# Sequencia para processamento em Cluster

Todo o código foi baseado na biblioteca boto3.
Para executar é necessário ter na máquina configurada as credencias da AWS conforme descrito no link https://boto3.amazonaws.com/v1/documentation/api/latest/guide/quickstart.html.

In [1]:
try:
    !pip install boto3=="1.13.1" --quiet
except:
    print("Running throw py file.")

In [2]:
import boto3
import os
import json

In [3]:
dirpath = os.getcwd()
dataPath = dirpath + "/../data"

## Preparando os servicos AWS S3

In [4]:
s3 = boto3.resource('s3')

### Criacao de bucket chamado <span style="color:red">tembici-fk</span> 

In [5]:
my_bucket = "tembici-fk"
s3_client = boto3.client('s3')
s3_client.create_bucket(Bucket=my_bucket)

{'ResponseMetadata': {'RequestId': '1105F1D34F0183B3',
  'HostId': 'C6MVkxyxuoHshzEAynwDCmsQiyPWqv63h0VH8ua5YgcgWdQ8Y4vhXMKuiDCSk/QElv7+DpT7tbo=',
  'HTTPStatusCode': 200,
  'HTTPHeaders': {'x-amz-id-2': 'C6MVkxyxuoHshzEAynwDCmsQiyPWqv63h0VH8ua5YgcgWdQ8Y4vhXMKuiDCSk/QElv7+DpT7tbo=',
   'x-amz-request-id': '1105F1D34F0183B3',
   'date': 'Mon, 04 May 2020 02:37:55 GMT',
   'location': '/tembici-fk',
   'content-length': '0',
   'server': 'AmazonS3'},
  'RetryAttempts': 0},
 'Location': '/tembici-fk'}

### Criando uma TAG chamada <span style="color:red">tembici-test-fk</span> no bucket criado.

+===+

• TAREFAS PROPOSTAS
1. Segundo o texto sobre processamento em cluster, em que biblioteca todo o código foi baseado?
2. Imprima tudo o que vai de "### Criacao de" até "s3_client.create_bucket(Bucket=my_bucket)" no texto sobre processamento em cluster.

Imagens de visualização de dados
+===+

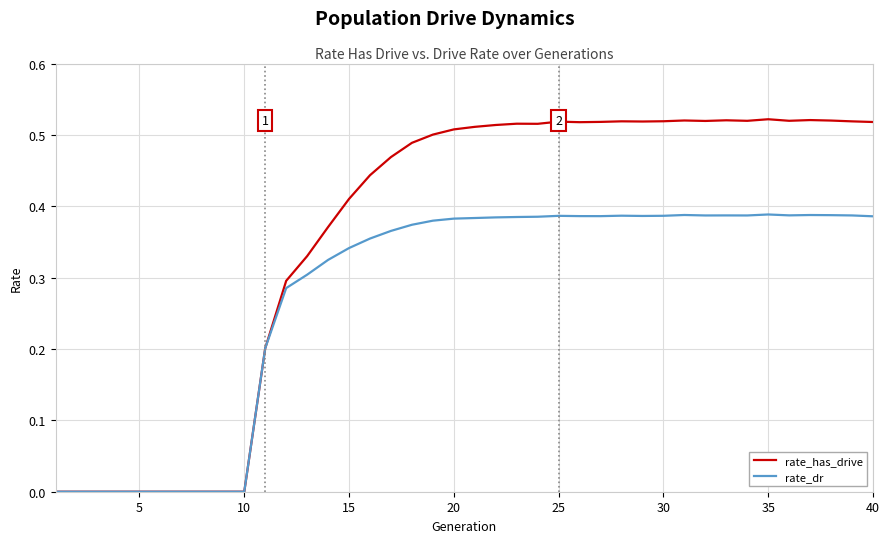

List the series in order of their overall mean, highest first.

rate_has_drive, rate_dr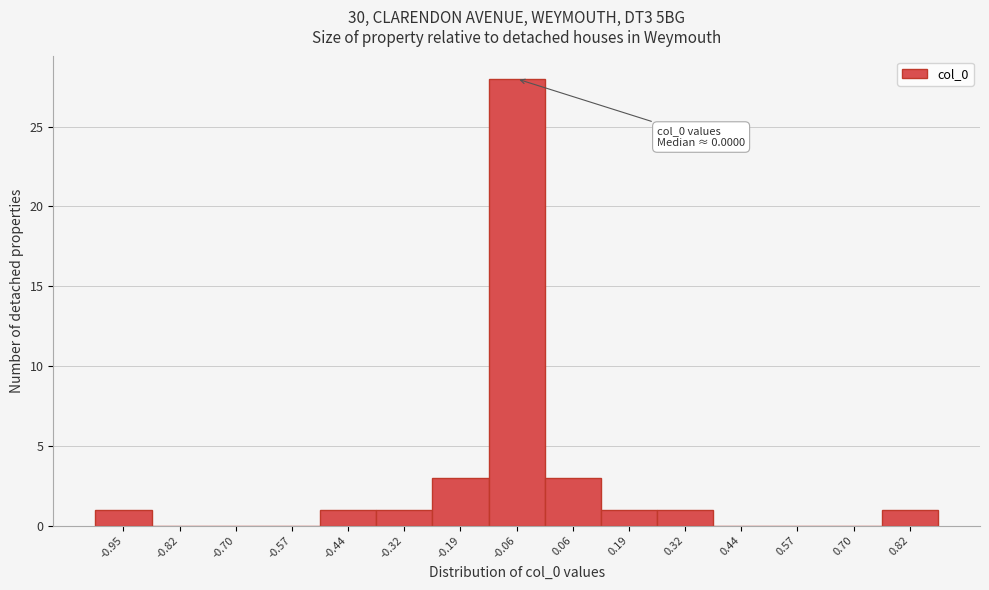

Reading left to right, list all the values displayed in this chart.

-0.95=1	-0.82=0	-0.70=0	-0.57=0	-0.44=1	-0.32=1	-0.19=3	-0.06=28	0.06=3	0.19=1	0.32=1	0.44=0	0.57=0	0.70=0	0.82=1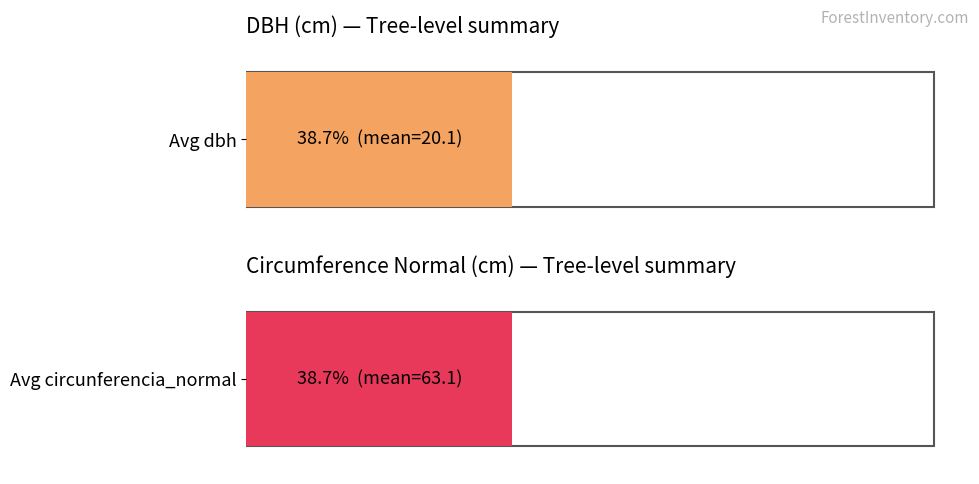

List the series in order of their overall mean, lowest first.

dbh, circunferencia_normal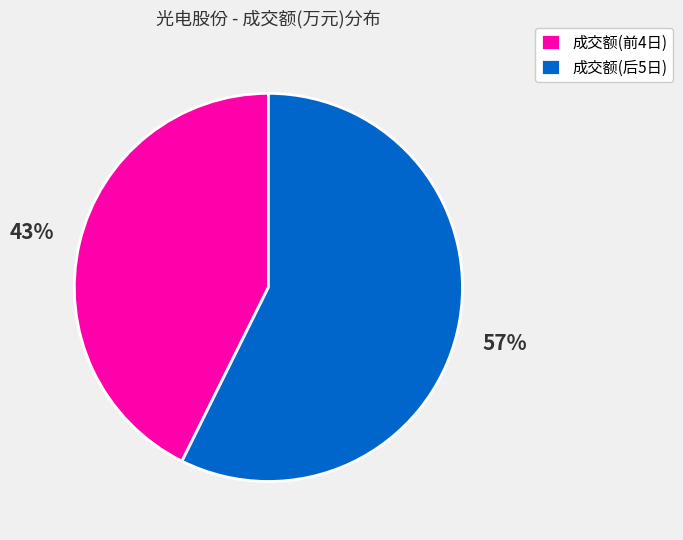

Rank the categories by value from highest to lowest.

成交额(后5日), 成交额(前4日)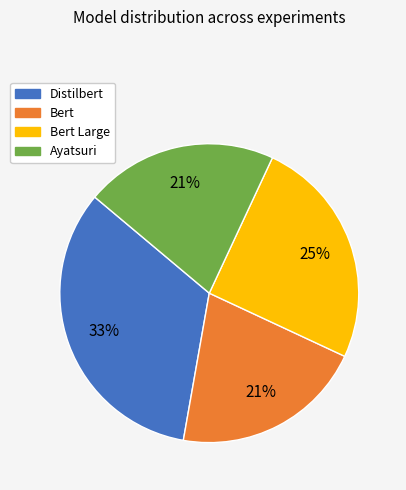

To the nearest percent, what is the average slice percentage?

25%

+===+

• RESPOSTAS DADAS
1. Na biblioteca boto3.

2.
### Criacao de bucket chamado <span style="color:red">tembici-fk</span> 

In [5]:
my_bucket = "tembici-fk"
s3_client = boto3.client('s3')
s3_client.create_bucket(Bucket=my_bucket)